| From f862eefec0b68e099a9fa58d3761ffb10bad97e1 Mon Sep 17 00:00:00 2001 |
| From: Chris Metcalf <cmetcalf@tilera.com> |
| Date: Thu, 26 Sep 2013 13:24:53 -0400 |
| Subject: tile: use a more conservative __my_cpu_offset in CONFIG_PREEMPT |
| |
| From: Chris Metcalf <cmetcalf@tilera.com> |
| |
| commit f862eefec0b68e099a9fa58d3761ffb10bad97e1 upstream. |
| |
| It turns out the kernel relies on barrier() to force a reload of the |
| percpu offset value.
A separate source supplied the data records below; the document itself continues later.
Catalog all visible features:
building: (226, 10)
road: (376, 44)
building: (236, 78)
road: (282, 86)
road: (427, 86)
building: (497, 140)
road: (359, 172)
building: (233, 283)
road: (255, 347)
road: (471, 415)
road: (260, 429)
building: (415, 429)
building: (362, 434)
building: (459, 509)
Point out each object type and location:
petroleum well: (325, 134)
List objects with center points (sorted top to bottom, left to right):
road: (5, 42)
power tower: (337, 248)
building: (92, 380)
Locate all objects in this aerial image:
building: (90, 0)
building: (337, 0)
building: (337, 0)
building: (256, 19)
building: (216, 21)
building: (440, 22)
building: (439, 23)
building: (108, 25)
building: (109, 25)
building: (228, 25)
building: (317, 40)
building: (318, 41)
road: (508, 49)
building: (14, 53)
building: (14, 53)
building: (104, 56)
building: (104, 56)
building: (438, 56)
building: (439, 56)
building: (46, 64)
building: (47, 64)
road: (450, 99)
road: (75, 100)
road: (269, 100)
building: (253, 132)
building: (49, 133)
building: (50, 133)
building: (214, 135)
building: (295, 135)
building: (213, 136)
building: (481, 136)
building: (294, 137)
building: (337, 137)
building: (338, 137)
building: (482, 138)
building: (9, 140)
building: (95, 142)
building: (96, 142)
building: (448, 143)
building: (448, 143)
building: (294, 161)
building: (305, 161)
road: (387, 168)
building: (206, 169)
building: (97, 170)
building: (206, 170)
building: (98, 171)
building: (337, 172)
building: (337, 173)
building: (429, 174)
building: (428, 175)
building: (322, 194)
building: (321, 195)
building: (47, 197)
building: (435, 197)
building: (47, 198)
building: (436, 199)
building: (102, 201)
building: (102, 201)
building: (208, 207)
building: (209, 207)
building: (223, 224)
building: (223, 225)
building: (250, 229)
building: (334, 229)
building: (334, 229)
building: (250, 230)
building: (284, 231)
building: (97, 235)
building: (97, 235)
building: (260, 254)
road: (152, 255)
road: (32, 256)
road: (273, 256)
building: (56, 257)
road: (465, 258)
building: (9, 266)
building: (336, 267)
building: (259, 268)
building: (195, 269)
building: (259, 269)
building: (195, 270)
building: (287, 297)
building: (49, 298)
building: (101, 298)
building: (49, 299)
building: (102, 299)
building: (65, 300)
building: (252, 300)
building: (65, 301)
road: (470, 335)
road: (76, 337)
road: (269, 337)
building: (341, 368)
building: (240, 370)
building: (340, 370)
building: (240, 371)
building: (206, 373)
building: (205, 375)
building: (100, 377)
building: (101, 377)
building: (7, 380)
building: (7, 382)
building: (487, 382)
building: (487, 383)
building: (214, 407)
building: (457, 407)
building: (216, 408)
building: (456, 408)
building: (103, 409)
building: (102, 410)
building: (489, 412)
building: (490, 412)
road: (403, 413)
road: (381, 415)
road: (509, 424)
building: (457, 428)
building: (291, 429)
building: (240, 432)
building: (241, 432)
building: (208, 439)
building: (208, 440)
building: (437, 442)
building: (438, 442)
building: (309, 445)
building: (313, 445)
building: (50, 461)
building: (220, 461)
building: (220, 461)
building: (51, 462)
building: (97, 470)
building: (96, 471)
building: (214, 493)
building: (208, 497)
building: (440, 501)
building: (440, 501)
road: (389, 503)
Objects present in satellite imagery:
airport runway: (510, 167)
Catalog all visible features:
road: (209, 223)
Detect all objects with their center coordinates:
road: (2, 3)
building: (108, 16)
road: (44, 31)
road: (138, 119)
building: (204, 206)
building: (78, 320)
Since we can't easily modify the definition of |
| barrier() to include "tp" as an output register, we instead provide a |
| definition of __my_cpu_offset as extended assembly that includes a fake |
| stack read to hazard against barrier(), forcing gcc to know that it |
| must reread "tp" and recompute anything based on "tp" after a barrier. |
| |
| This fixes observed hangs in the slub allocator when we are looping |
| on a percpu cmpxchg_double. |
| |
| A similar fix for ARMv7 was made in June in change 509eb76ebf97. |
| |
| Signed-off-by: Chris Metcalf <cmetcalf@tilera.com> |
| Signed-off-by: Greg Kroah-Hartman <gregkh@linuxfoundation.org> |
| |
| --- |
| arch/tile/include/asm/percpu.h | 34 +++++++++++++++++++++++++++++++--- |
| 1 file changed, 31 insertions(+), 3 deletions(-) |
| |
| --- a/arch/tile/include/asm/percpu.h |
| +++ b/arch/tile/include/asm/percpu.h |
| @@ -15,9 +15,37 @@ |
| #ifndef _ASM_TILE_PERCPU_H |
| #define _ASM_TILE_PERCPU_H |
| |
| -register unsigned long __my_cpu_offset __asm__("tp"); |
| -#define __my_cpu_offset __my_cpu_offset |
| -#define set_my_cpu_offset(tp) (__my_cpu_offset = (tp)) |
| +register unsigned long my_cpu_offset_reg asm("tp"); |
| + |
| +#ifdef CONFIG_PREEMPT |
| +/* |
| + * For full preemption, we can't just use the register variable |
| + * directly, since we need barrier() to hazard against it, causing the |
| + * compiler to reload anything computed from a previous "tp" value. |
| + * But we also don't want to use volatile asm, since we'd like the |
| + * compiler to be able to cache the value across multiple percpu reads. |
| + * So we use a fake stack read as a hazard against barrier(). |
| + * The 'U' constraint is like 'm' but disallows postincrement. |
| + */ |
| +static inline unsigned long __my_cpu_offset(void) |
| +{ |
| + unsigned long tp; |
| + register unsigned long *sp asm("sp"); |
| + asm("move %0, tp" : "=r" (tp) : "U" (*sp)); |
| + return tp; |
| +} |
| +#define __my_cpu_offset __my_cpu_offset() |
| +#else |
| +/* |
| + * We don't need to hazard against barrier() since "tp" doesn't ever |
| + * change with PREEMPT_NONE, and with PREEMPT_VOLUNTARY it only |
| + * changes at function call points, at which we are already re-reading |
| + * the value of "tp" due to "my_cpu_offset_reg" being a global variable. |
| + */ |
| +#define __my_cpu_offset my_cpu_offset_reg |
| +#endif |
| + |
| +#define set_my_cpu_offset(tp) (my_cpu_offset_reg = (tp)) |
| |
| #include <asm-generic/percpu.h> |
| |